**Excerpt**
=-=-=-=-=

So, it's an odd little fact the jackknife estimate of the bias for the median is
always zero when the number of observations is even.
So, the medians an example where the jackknife isn't that good of a thing to
do. In general, if your function of the data, a nice smooth function,
The estimate that you're getting is a nice smooth function of the data, then the
jackknife will work fine. But, if it's not, then it tends to work pretty poorly.
In that, there was a very well known paper by Efron, the inventor of the bootstrap
that illustrated this quite starkly. And the jackknife has been shown to be a
linear approximation of the bootstrap. So, if you're in some setting where it's
going to be difficult to program off the bootstrap, then doing a jackknife, which
is a pretty simple thing to do, is a handy little tool to use.
And then, just to remind you, you know, don't use the jackknife for sample
quantiles. It's a handy procedure and it works in a
lot of settings, but maybe not for sample quantiles, like the median, as it's been
shown to have some poor properties. And what could you possibly use then?

=-=-=-=-=

**Exercise instructions**
Pick up the jackknife talk above and carry it on from its final sentence.

Limb landmark coordinates
=-=-=-=-=

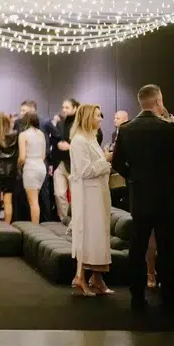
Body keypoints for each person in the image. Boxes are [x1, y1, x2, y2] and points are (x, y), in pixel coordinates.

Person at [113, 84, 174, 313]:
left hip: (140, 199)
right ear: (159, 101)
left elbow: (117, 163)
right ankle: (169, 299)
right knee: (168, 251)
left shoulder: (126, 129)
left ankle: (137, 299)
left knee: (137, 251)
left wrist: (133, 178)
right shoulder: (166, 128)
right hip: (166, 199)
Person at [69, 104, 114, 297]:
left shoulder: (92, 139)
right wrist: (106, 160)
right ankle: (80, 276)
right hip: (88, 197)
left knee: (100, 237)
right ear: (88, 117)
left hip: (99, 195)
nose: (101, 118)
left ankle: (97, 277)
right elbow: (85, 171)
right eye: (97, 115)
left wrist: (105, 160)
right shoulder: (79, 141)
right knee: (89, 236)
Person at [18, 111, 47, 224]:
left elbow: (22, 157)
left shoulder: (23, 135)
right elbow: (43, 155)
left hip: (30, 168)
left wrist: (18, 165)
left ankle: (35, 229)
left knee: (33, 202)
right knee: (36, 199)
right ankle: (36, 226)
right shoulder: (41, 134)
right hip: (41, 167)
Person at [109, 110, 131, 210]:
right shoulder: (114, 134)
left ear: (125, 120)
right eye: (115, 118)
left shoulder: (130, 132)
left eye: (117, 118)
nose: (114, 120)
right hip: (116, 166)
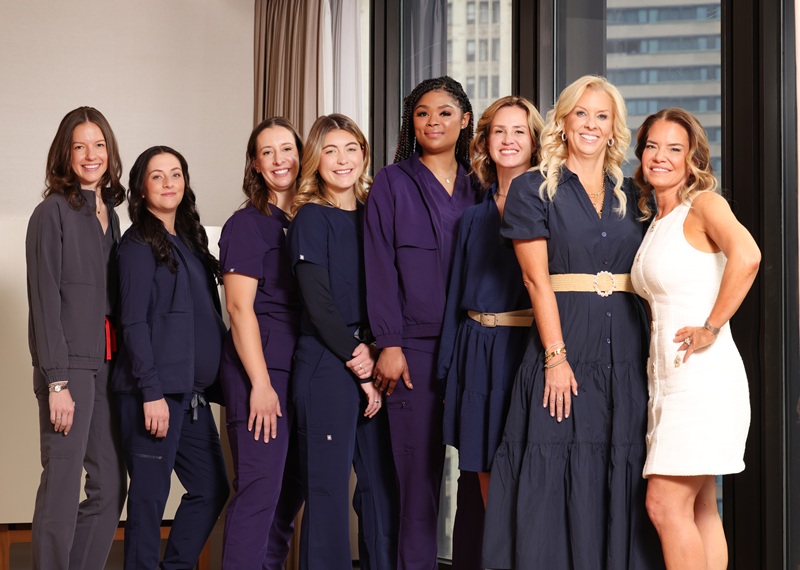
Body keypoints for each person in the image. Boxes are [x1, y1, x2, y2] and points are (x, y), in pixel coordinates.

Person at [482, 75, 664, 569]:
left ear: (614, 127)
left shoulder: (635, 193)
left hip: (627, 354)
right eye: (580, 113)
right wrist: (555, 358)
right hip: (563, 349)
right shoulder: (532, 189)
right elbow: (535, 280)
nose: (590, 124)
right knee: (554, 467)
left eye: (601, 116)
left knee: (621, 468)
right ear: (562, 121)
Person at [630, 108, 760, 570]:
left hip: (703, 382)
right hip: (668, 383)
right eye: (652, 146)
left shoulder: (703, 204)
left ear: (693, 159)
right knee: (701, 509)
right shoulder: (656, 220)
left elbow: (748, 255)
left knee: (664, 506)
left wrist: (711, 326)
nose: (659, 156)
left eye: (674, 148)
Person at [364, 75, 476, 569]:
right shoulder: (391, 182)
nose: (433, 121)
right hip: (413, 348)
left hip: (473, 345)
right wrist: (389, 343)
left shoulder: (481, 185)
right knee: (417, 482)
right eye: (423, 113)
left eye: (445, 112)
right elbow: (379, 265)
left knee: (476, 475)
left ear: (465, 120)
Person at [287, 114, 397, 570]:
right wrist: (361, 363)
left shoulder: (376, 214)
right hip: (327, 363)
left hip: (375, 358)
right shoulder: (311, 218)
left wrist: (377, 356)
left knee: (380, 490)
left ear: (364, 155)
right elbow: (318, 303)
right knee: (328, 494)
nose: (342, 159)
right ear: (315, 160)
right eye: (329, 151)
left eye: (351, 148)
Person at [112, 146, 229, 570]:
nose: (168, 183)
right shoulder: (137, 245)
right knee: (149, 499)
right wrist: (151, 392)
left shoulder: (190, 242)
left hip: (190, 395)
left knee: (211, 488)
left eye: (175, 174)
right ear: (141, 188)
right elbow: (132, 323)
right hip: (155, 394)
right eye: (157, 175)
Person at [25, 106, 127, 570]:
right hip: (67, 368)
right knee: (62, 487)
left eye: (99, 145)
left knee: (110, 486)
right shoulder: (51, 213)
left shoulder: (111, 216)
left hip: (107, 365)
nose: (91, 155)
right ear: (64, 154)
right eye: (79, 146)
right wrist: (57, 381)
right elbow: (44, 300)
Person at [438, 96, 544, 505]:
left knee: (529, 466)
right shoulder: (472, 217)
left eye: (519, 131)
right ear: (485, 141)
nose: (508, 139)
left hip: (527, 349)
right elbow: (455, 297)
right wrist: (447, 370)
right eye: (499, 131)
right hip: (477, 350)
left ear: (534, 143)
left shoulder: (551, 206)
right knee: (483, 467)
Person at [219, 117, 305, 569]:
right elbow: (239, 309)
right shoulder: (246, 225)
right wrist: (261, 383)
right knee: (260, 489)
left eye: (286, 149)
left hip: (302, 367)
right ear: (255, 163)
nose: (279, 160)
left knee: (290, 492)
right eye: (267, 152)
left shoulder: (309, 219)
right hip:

=-=-=-=-=

**Solved problem**
Well, why not try to use the bootstrap. So, let's move on to the bootstrap which
is maybe a little bit more of a complete toolbox but it's certainly a little less
compact of a tool than the jackknife in exactly the way the analogy to the tools
sounds like. By the way, the term bootstrap comes from
this idea of pulling one out by ones own bootstraps, right?
And, you know, of course, This has been discussed a lot.
It's kind of an unfortunate title for a statistical procedure, because it makes it
sound like the information's coming from nowhere,
Right? Because you can't pull yourself up from
your own bootstraps. It's physically impossible.
But, you know, there's been plenty of theoretical work that shows where the
information is coming from, from the bootstrap in, sort of, when it is
applicable. Another thing I would note is this idea of
pulling oneself up from one's own bootstrap is from the fable of Baron
Munchhausen. And so, there's a great movie called The Adventures of Baron Munchausen.
And it was done by some of the people who made the Monty Python series.
If you get a chance, you should, you know, in honor of this lecture, watch the Baron
Munchausen movie. But, at any rate, from that fable is where
the term, pulling oneselves up from one's own bootstrap comes from.
And then, that's where they got the idea for the name from this procedure.
Any rate, Back to the jacknife.
So, another way to think about the jackknife is this idea of so called,
pseudo observations. So, if you take n times theta hat minus n
minus one times theta hat sub i, you can kind of think of these as whatever
observation I contribute to the estimate of theta.
And then, notice that if, if the theta hat is the sample mean, then these pseudo
observations are exactly the data themselves.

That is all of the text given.